Em artigo publicado na edição especial Guia de Boa Cidadania Corporativa, lançada em novembro de 2000 pela revista Exame, o diretor-presidente do Instituto Ethos, Oded Grajew, explica por que as empresas devem envolver-se com as questões sociais:

Grande parcela da população, no Brasil e no mundo, enfrenta fome, doenças, desemprego, não tem acesso à educação e à cultura e vive em condições extremamente precárias. São problemas reais, difíceis de ser combatidos e que só poderão ser contornados se houver uma conscientização e uma mobilização de todos os elementos da sociedade.
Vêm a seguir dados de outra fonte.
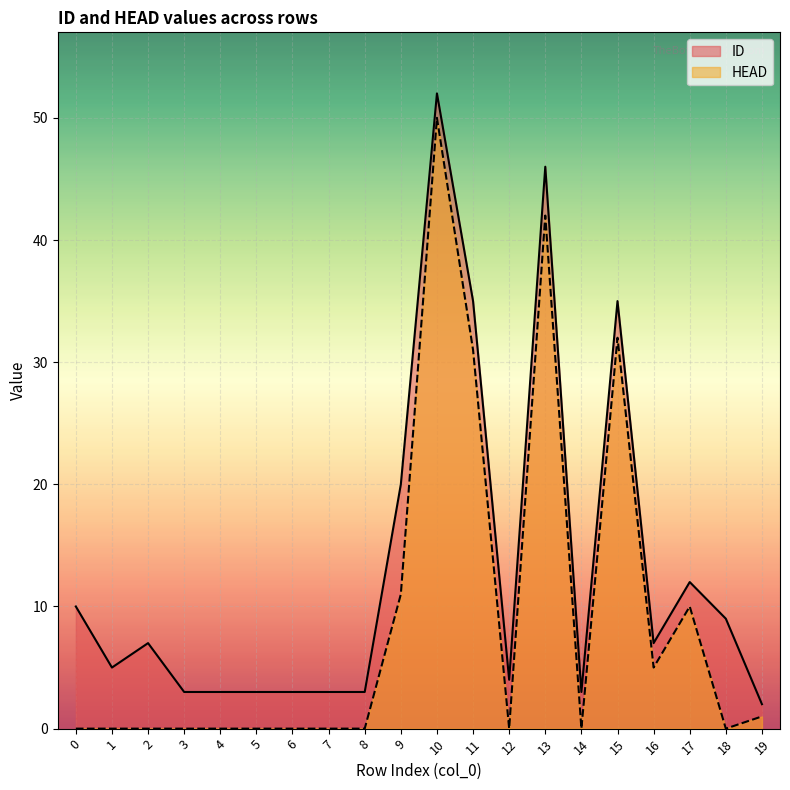

What is the maximum value for HEAD?

50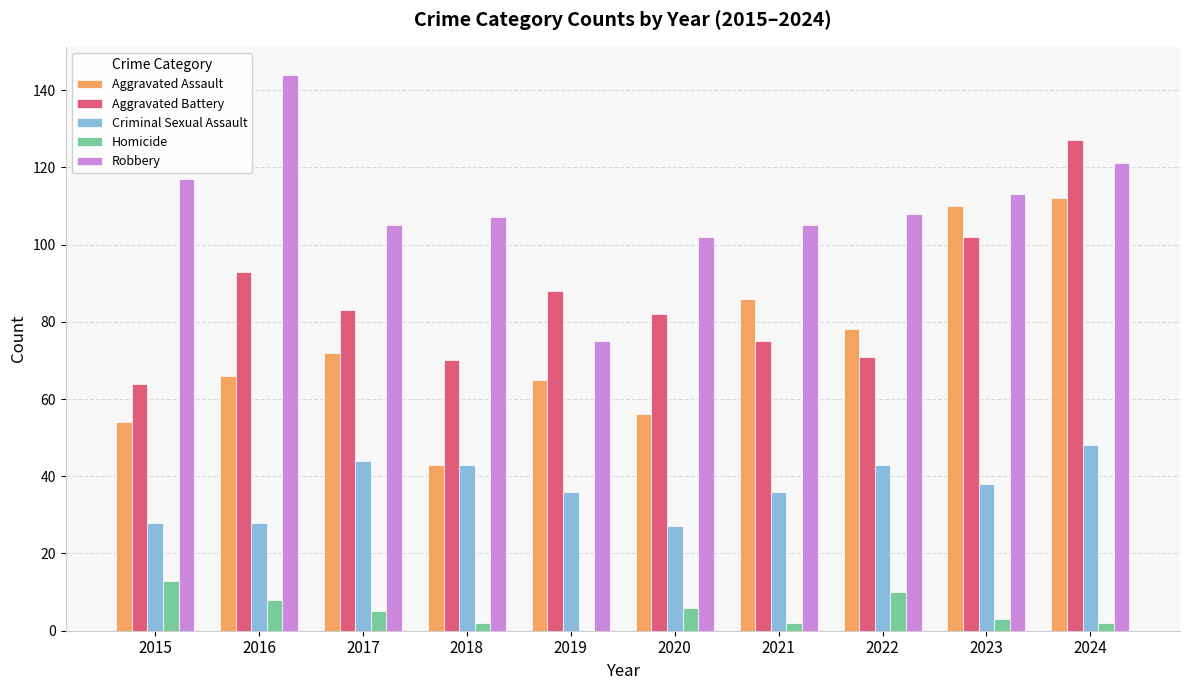

Are the bars grouped side by side (vs. stacked)?

Yes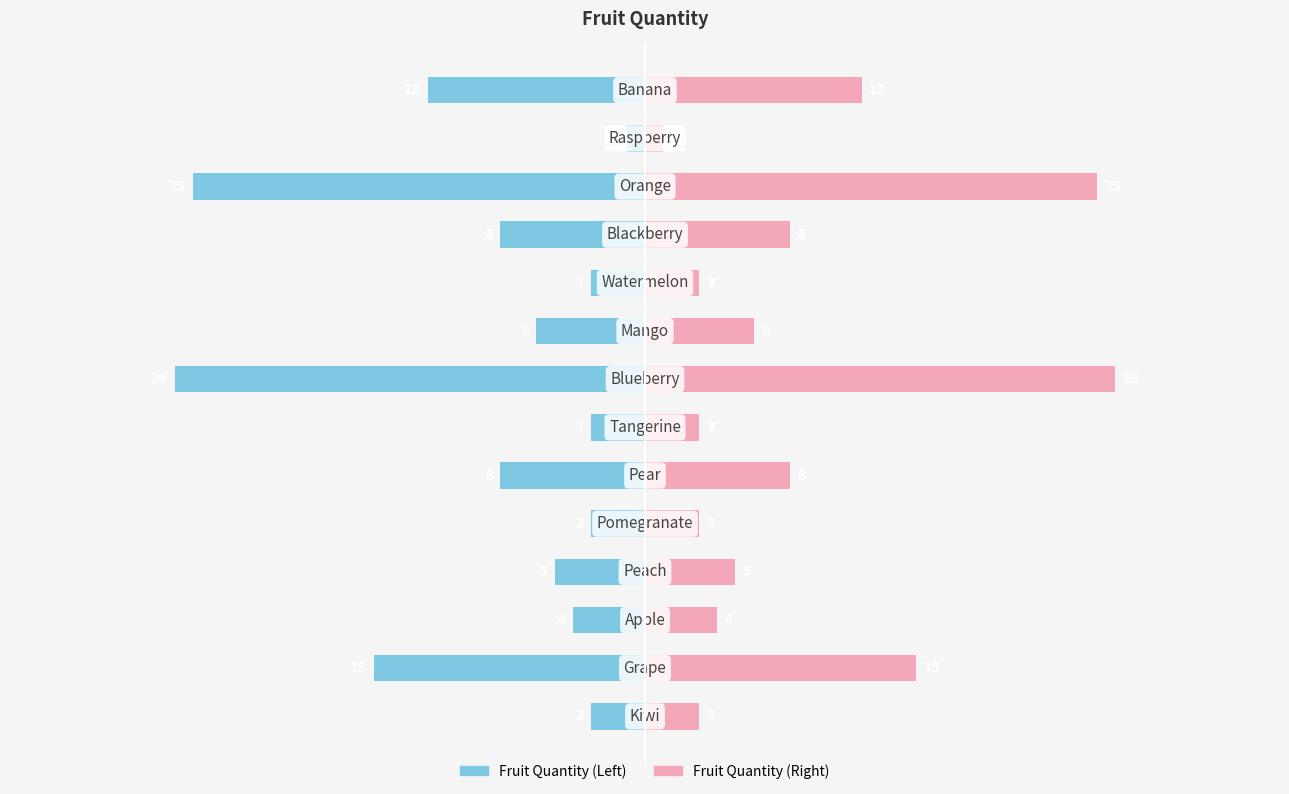

What is the average value of the Quantity (Right) series?

9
As empresas e seus líderes têm um papel fundamental diante desse cenário. Em poder das corporações estão o capital, a capacidade de gestão dos recursos e, sobretudo, um extraordinário estoque de talentos, um fator decisivo em qualquer processo de transformação. Para desempenhar esse papel, é preciso que o mundo corporativo siga alguns passos elementares. Em primeiro lugar, é urgente tomar consciência da realidade que nos rodeia e do fato de que fazemos parte dela. Em seguida, é preciso entender o conceito de responsabilidade social como o compromisso de cada um com a qualidade de vida, com a preservação da natureza e com uma sociedade mais justa.

Como a realidade brasileira se enquadra perfeitamente nessa constatação de Grajew, verifica-se a necessidade da inclusão de uma política de investimentos no setor cultural, mas com compromisso social, mesmo que ainda existam benefícios oriundos de ações de marketing. O marketing, nesse caso, não deve motivar a ação. Pode, sim, fazer parte do processo, desde que seu objetivo primário seja o benefício social.

O desafio do setor cultural está em envolver as empresas no processo de responsabilidade social, por meio do fomento à cultura.